### EXERCISE INSTRUCTIONS
**1)** Using the financial statement notes, decide whether each statement below, marked (a), (b) and (c), agrees with the notes. Answer yes or no for each and quote the deciding words exactly.
(a) The statements have been audited.
(b) Finished goods inventory was 5,678 thousand dollars at June 30, 1997.
(c) Without the financing adjustments, the quarter's net loss per share from operating the business was $0.42.
**2)** Answer the questions below, marked (a), (b) and (c), from the financial statement notes. Mark each answer with the same letter.
(a) Which article of Regulation S-X were the statements prepared under?
(b) What were total inventories at September 30, 1996?
(c) What amount represents the value assigned to warrants issued with the Series 3 and Series 4 Convertible Preferred Stock?
**3)** Continue the financial statement notes from the point where they stop.

### PASSAGE GIVEN
++++
NOTES TO CONSOLIDATED CONDENSED FINANCIAL STATEMENTS
June 30, 1997
(Unaudited)
NOTE: 1 - BASIS OF PRESENTATION
The accompanying unaudited consolidated condensed
financial statements have been prepared in accordance
with generally accepted accounting principles for
interim financial information and with instructions to
Form 10-Q and Article 10 of Regulation S-X.
Accordingly, they do not include all of the
information and footnotes required by generally
accepted accounting principles for complete
consolidated financial statements. In the opinion of
management, all adjustments (consisting of normal
recurring adjustments) considered necessary for fair
presentation have been included.
Operating results for the three and nine month period
ended June 30, 1997 are not necessarily indicative of
the results that may be expected for the year ending
September 30, 1997. For further information, refer to
the consolidated financial statements and footnotes
thereto included in the Company's annual report on
Form 10-K, as amended, for the year ended September
30, 1996.
NOTE: 2 - INVENTORIES
Inventories are comprised of the following:
June 30, September 30,
1997 1996
--------- -------------
(In thousands)
Raw materials $14,213 $ 5,005
Work in process 5,040 4,481
Finished goods 5,678 1,052
--------- -------------
$24,931 $10,538
========= =============
NOTE: 3 - NET LOSS PER SHARE
The computation of net loss per share for the quarter
ended June 30, 1997, includes adjustments related to
the computation of earnings per share applicable to
common stockholders by $0.4 million, representing
preferred stock dividends, and $24.0 million
representing value assigned to warrants issued in
conjunction with the Series 3 and Series 4 Convertible
Preferred Stock, respectively. Absent these financing
adjustments, the net loss per share applicable to the
operation of the business was $0.24. The computation
of net loss per share for the nine months ended June
30, 1997, also includes adjustments of $1.3 million,
representing preferred stock dividends, a one-time
adjustment of $5.3 million for the "embedded yield"
++++
### RAW RECORDS
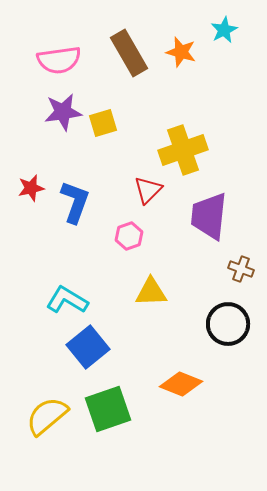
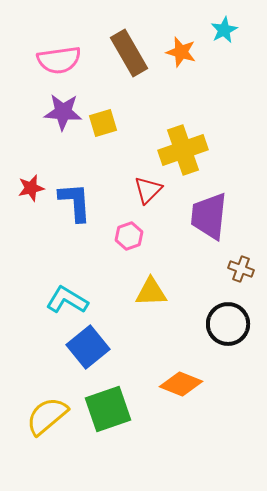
purple star: rotated 12 degrees clockwise
blue L-shape: rotated 24 degrees counterclockwise
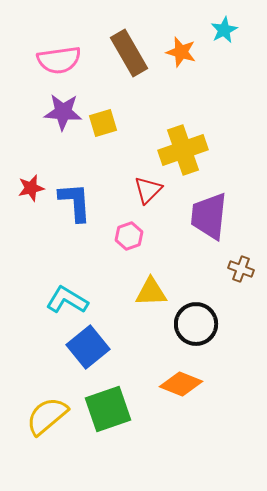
black circle: moved 32 px left
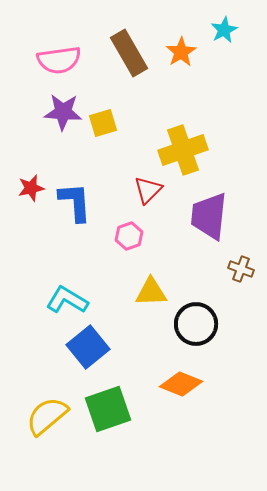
orange star: rotated 24 degrees clockwise
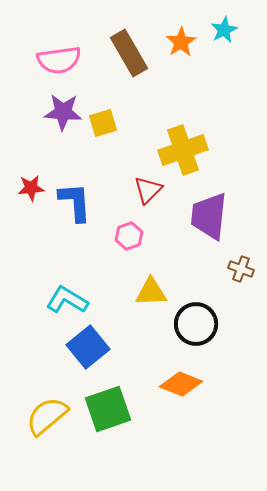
orange star: moved 10 px up
red star: rotated 8 degrees clockwise
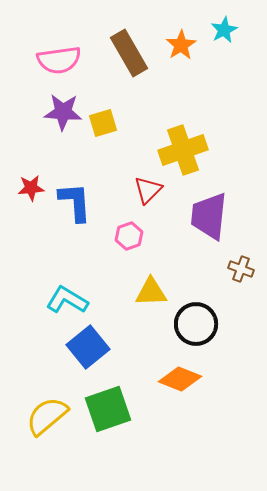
orange star: moved 3 px down
orange diamond: moved 1 px left, 5 px up
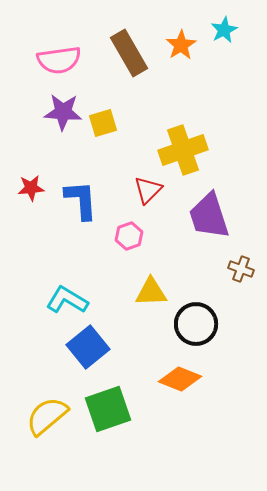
blue L-shape: moved 6 px right, 2 px up
purple trapezoid: rotated 24 degrees counterclockwise
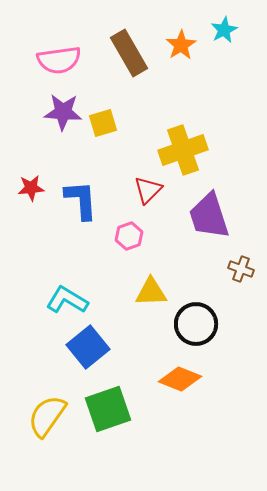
yellow semicircle: rotated 15 degrees counterclockwise
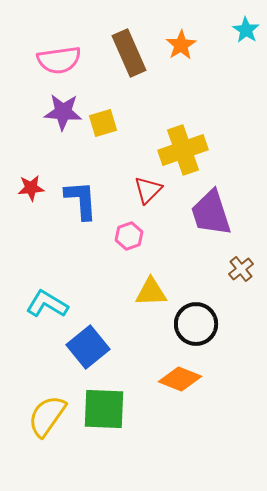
cyan star: moved 22 px right; rotated 12 degrees counterclockwise
brown rectangle: rotated 6 degrees clockwise
purple trapezoid: moved 2 px right, 3 px up
brown cross: rotated 30 degrees clockwise
cyan L-shape: moved 20 px left, 4 px down
green square: moved 4 px left; rotated 21 degrees clockwise
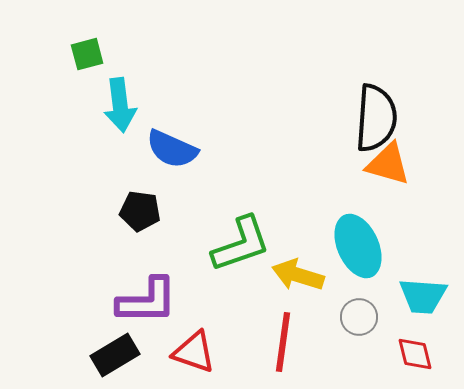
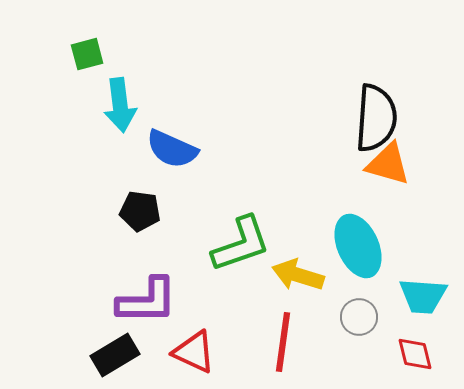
red triangle: rotated 6 degrees clockwise
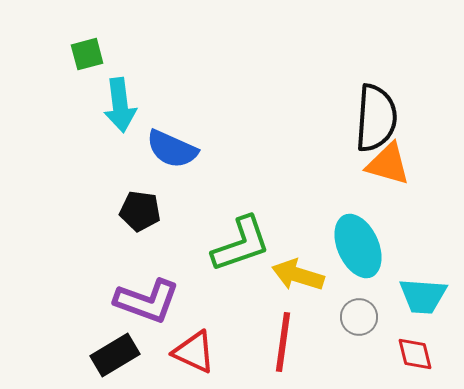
purple L-shape: rotated 20 degrees clockwise
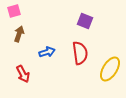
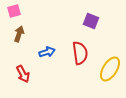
purple square: moved 6 px right
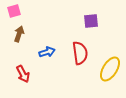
purple square: rotated 28 degrees counterclockwise
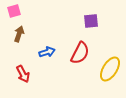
red semicircle: rotated 35 degrees clockwise
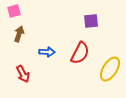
blue arrow: rotated 21 degrees clockwise
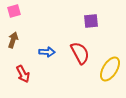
brown arrow: moved 6 px left, 6 px down
red semicircle: rotated 55 degrees counterclockwise
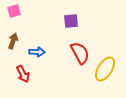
purple square: moved 20 px left
brown arrow: moved 1 px down
blue arrow: moved 10 px left
yellow ellipse: moved 5 px left
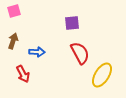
purple square: moved 1 px right, 2 px down
yellow ellipse: moved 3 px left, 6 px down
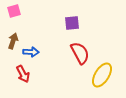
blue arrow: moved 6 px left
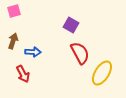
purple square: moved 1 px left, 2 px down; rotated 35 degrees clockwise
blue arrow: moved 2 px right
yellow ellipse: moved 2 px up
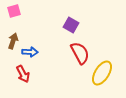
blue arrow: moved 3 px left
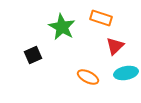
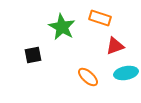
orange rectangle: moved 1 px left
red triangle: rotated 24 degrees clockwise
black square: rotated 12 degrees clockwise
orange ellipse: rotated 15 degrees clockwise
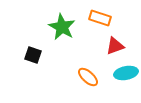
black square: rotated 30 degrees clockwise
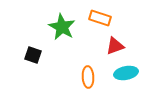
orange ellipse: rotated 45 degrees clockwise
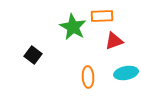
orange rectangle: moved 2 px right, 2 px up; rotated 20 degrees counterclockwise
green star: moved 11 px right
red triangle: moved 1 px left, 5 px up
black square: rotated 18 degrees clockwise
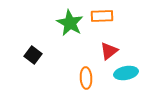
green star: moved 3 px left, 4 px up
red triangle: moved 5 px left, 10 px down; rotated 18 degrees counterclockwise
orange ellipse: moved 2 px left, 1 px down
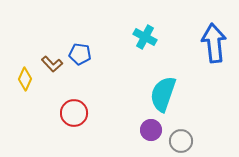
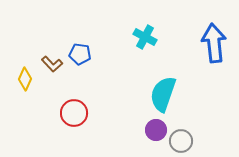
purple circle: moved 5 px right
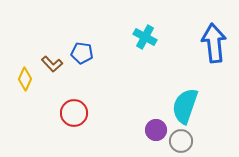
blue pentagon: moved 2 px right, 1 px up
cyan semicircle: moved 22 px right, 12 px down
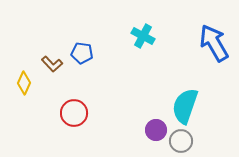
cyan cross: moved 2 px left, 1 px up
blue arrow: rotated 24 degrees counterclockwise
yellow diamond: moved 1 px left, 4 px down
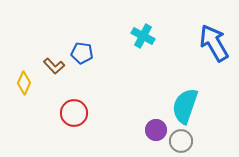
brown L-shape: moved 2 px right, 2 px down
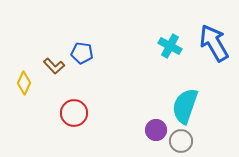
cyan cross: moved 27 px right, 10 px down
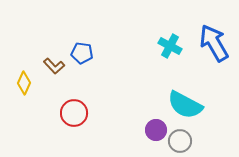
cyan semicircle: moved 1 px up; rotated 81 degrees counterclockwise
gray circle: moved 1 px left
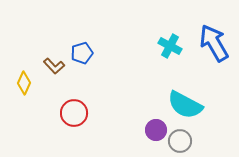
blue pentagon: rotated 25 degrees counterclockwise
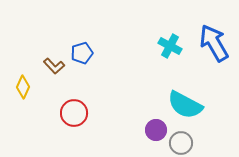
yellow diamond: moved 1 px left, 4 px down
gray circle: moved 1 px right, 2 px down
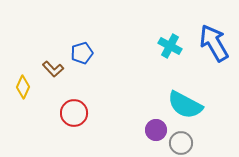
brown L-shape: moved 1 px left, 3 px down
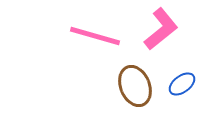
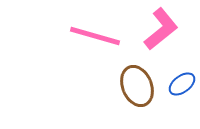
brown ellipse: moved 2 px right
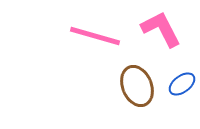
pink L-shape: rotated 78 degrees counterclockwise
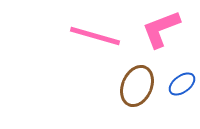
pink L-shape: rotated 84 degrees counterclockwise
brown ellipse: rotated 45 degrees clockwise
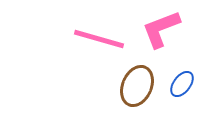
pink line: moved 4 px right, 3 px down
blue ellipse: rotated 16 degrees counterclockwise
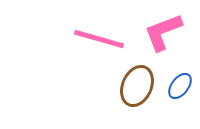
pink L-shape: moved 2 px right, 3 px down
blue ellipse: moved 2 px left, 2 px down
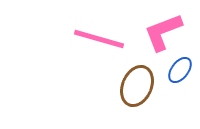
blue ellipse: moved 16 px up
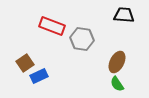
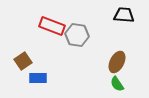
gray hexagon: moved 5 px left, 4 px up
brown square: moved 2 px left, 2 px up
blue rectangle: moved 1 px left, 2 px down; rotated 24 degrees clockwise
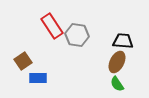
black trapezoid: moved 1 px left, 26 px down
red rectangle: rotated 35 degrees clockwise
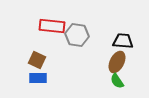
red rectangle: rotated 50 degrees counterclockwise
brown square: moved 14 px right, 1 px up; rotated 30 degrees counterclockwise
green semicircle: moved 3 px up
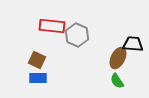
gray hexagon: rotated 15 degrees clockwise
black trapezoid: moved 10 px right, 3 px down
brown ellipse: moved 1 px right, 4 px up
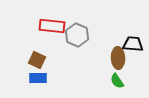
brown ellipse: rotated 30 degrees counterclockwise
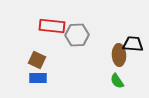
gray hexagon: rotated 25 degrees counterclockwise
brown ellipse: moved 1 px right, 3 px up
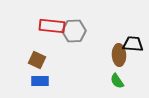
gray hexagon: moved 3 px left, 4 px up
blue rectangle: moved 2 px right, 3 px down
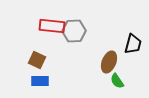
black trapezoid: rotated 100 degrees clockwise
brown ellipse: moved 10 px left, 7 px down; rotated 25 degrees clockwise
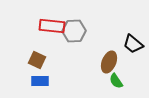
black trapezoid: rotated 115 degrees clockwise
green semicircle: moved 1 px left
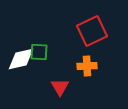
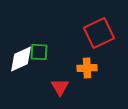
red square: moved 7 px right, 2 px down
white diamond: rotated 12 degrees counterclockwise
orange cross: moved 2 px down
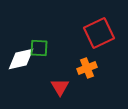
green square: moved 4 px up
white diamond: rotated 12 degrees clockwise
orange cross: rotated 18 degrees counterclockwise
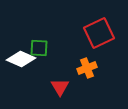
white diamond: rotated 36 degrees clockwise
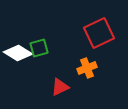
green square: rotated 18 degrees counterclockwise
white diamond: moved 3 px left, 6 px up; rotated 8 degrees clockwise
red triangle: rotated 36 degrees clockwise
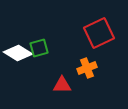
red triangle: moved 2 px right, 2 px up; rotated 24 degrees clockwise
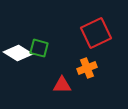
red square: moved 3 px left
green square: rotated 30 degrees clockwise
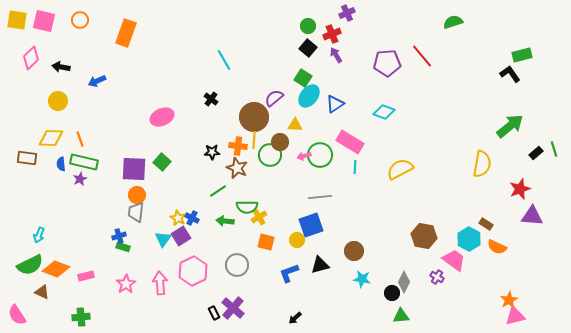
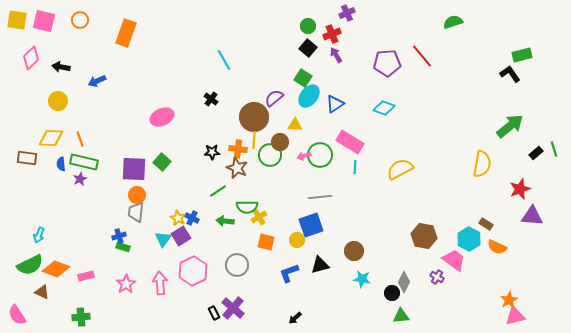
cyan diamond at (384, 112): moved 4 px up
orange cross at (238, 146): moved 3 px down
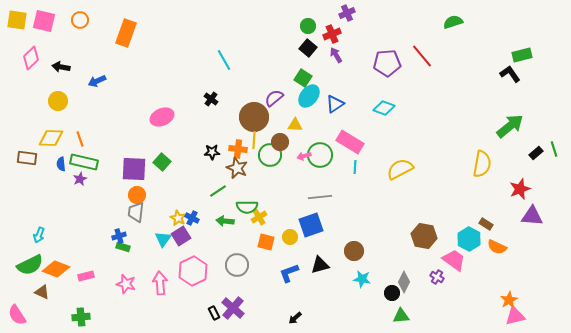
yellow circle at (297, 240): moved 7 px left, 3 px up
pink star at (126, 284): rotated 24 degrees counterclockwise
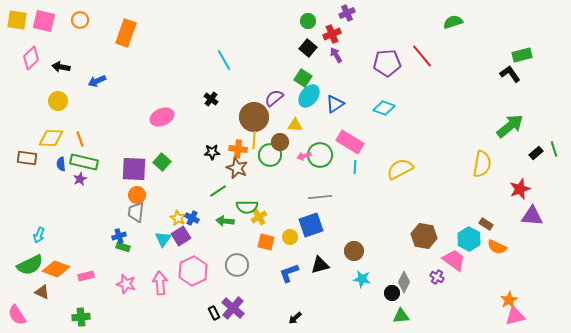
green circle at (308, 26): moved 5 px up
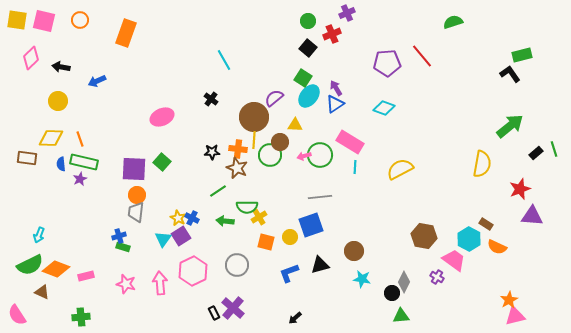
purple arrow at (336, 55): moved 33 px down
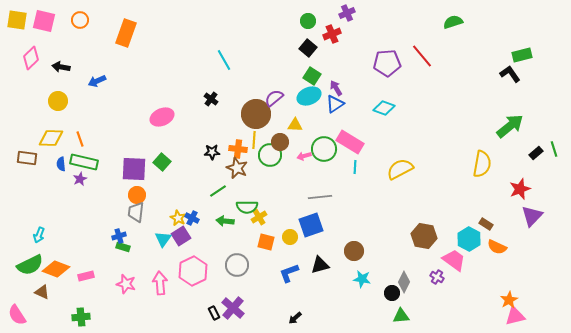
green square at (303, 78): moved 9 px right, 2 px up
cyan ellipse at (309, 96): rotated 30 degrees clockwise
brown circle at (254, 117): moved 2 px right, 3 px up
green circle at (320, 155): moved 4 px right, 6 px up
purple triangle at (532, 216): rotated 50 degrees counterclockwise
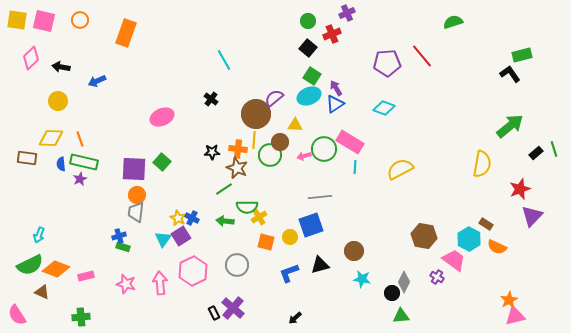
green line at (218, 191): moved 6 px right, 2 px up
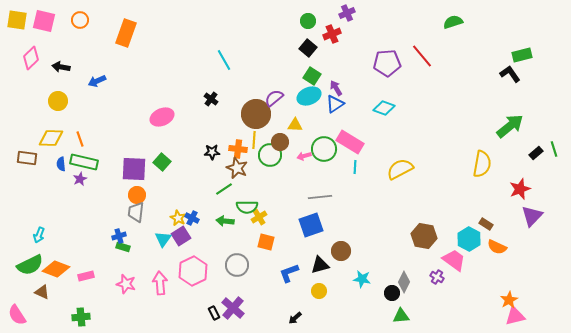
yellow circle at (290, 237): moved 29 px right, 54 px down
brown circle at (354, 251): moved 13 px left
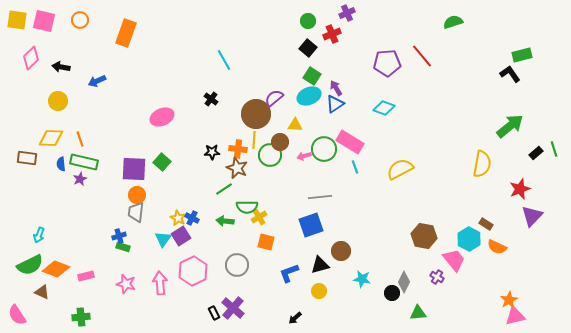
cyan line at (355, 167): rotated 24 degrees counterclockwise
pink trapezoid at (454, 260): rotated 15 degrees clockwise
green triangle at (401, 316): moved 17 px right, 3 px up
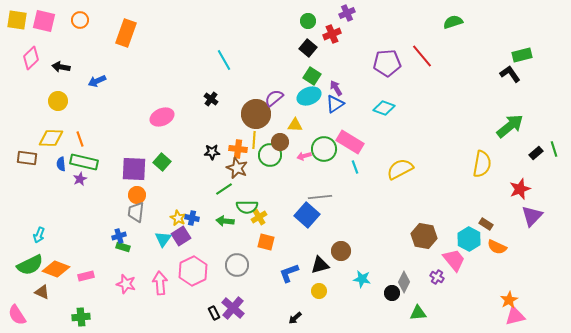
blue cross at (192, 218): rotated 16 degrees counterclockwise
blue square at (311, 225): moved 4 px left, 10 px up; rotated 30 degrees counterclockwise
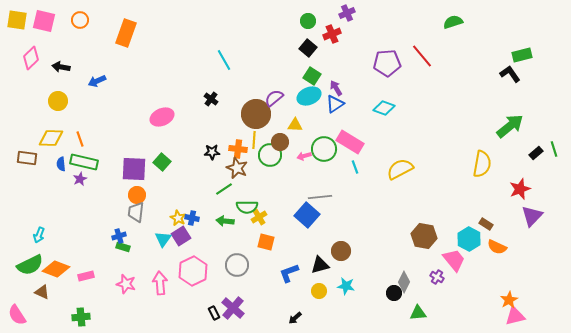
cyan star at (362, 279): moved 16 px left, 7 px down
black circle at (392, 293): moved 2 px right
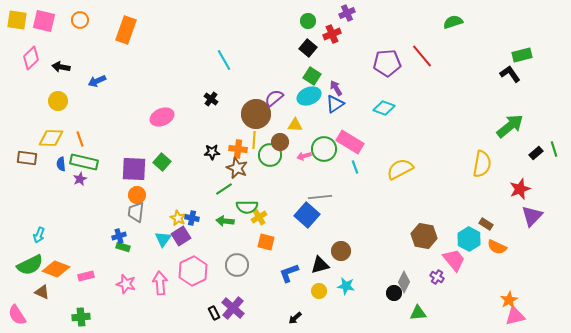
orange rectangle at (126, 33): moved 3 px up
++++
### THE ANSWERS
**1)**
(a) No: "(Unaudited)"
(b) Yes: "Finished goods 5,678"
(c) No: "the net loss per share applicable to the operation of the business was $0.24"

**2)**
(a) Article 10
(b) $10,538 thousand
(c) $24.0 million

**3)**
representing the discount on the assumed potential
conversion of the 7% Cumulative Convertible Preferred
Stock, Series 1, and $4.9 million representing value
assigned to warrants issued in conjunction with the
Convertible Preferred Stock, Series 1 and the 5%
Cumulative Convertible Preferred Stock, Series 2,
respectively. Absent these financing adjustments, the
net loss per share applicable to the operation of the
business for the nine months ended June 30, 1997, was
$1.80.
The net loss per share for the three month and nine
month periods ended June 30, 1997, respectively, is
based on the weighted average number of shares of
common stock and common stock equivalents, when
appropriate, outstanding during the period.
See Dilution of Common Stock section in MANAGEMENT'S
DISCUSSION AND ANALYSIS OF FINANCIAL CONDITION AND
RESULTS OF OPERATIONS
NOTE: 4 - LINES OF CREDIT
On June 30, 1997, the Company had a line of credit
agreement (the "Agreement") with a financial
institution, expiring January 31, 1998. The Agreement
provides for borrowings of the lesser of $30 million
or a combination of 80 percent of the Company's
eligible accounts receivable and 40% of the Company's
eligible finished goods inventories. As of June 30,
1997, approximately $16.8 million of borrowings were
outstanding against the line.
On June 30, 1997, the Company's manufacturing
subsidiary in Penang, Malaysia, SyQuest Technology Sdn
Bhd (M), had a banking facility (the "facility") with
a Malaysian financial institution expiring January
1998 and consisting of a line of credit for (RM) 17.5
million (approximately $7.0 million) and a term loan
for (RM) 12.5 million (approximately $5.0 million).
The facility is secured by the subsidiary's building,
equipment, inventory, and eligible receivables. As of
June 30, 1997, approximately 5.4 million of borrowings
were outstanding against the facility.
For further information, refer to the consolidated
financial statements and footnotes thereto included in
the Company's annual report on Form 10-K, as amended,
for the year ended September 30, 1996.
NOTE: 5 - CONVERTIBLE PREFERRED STOCK
At June 30, 1997, the Company had 5,051 shares of 7%
Cumulative Convertible Preferred Stock, Series 1
(Series 1), 25,606 shares of 5% Convertible Preferred
Stock, Series 3 (Series 3), and 257,060 shares of 5%
Convertible Preferred Stock, Series 4 (Series 4)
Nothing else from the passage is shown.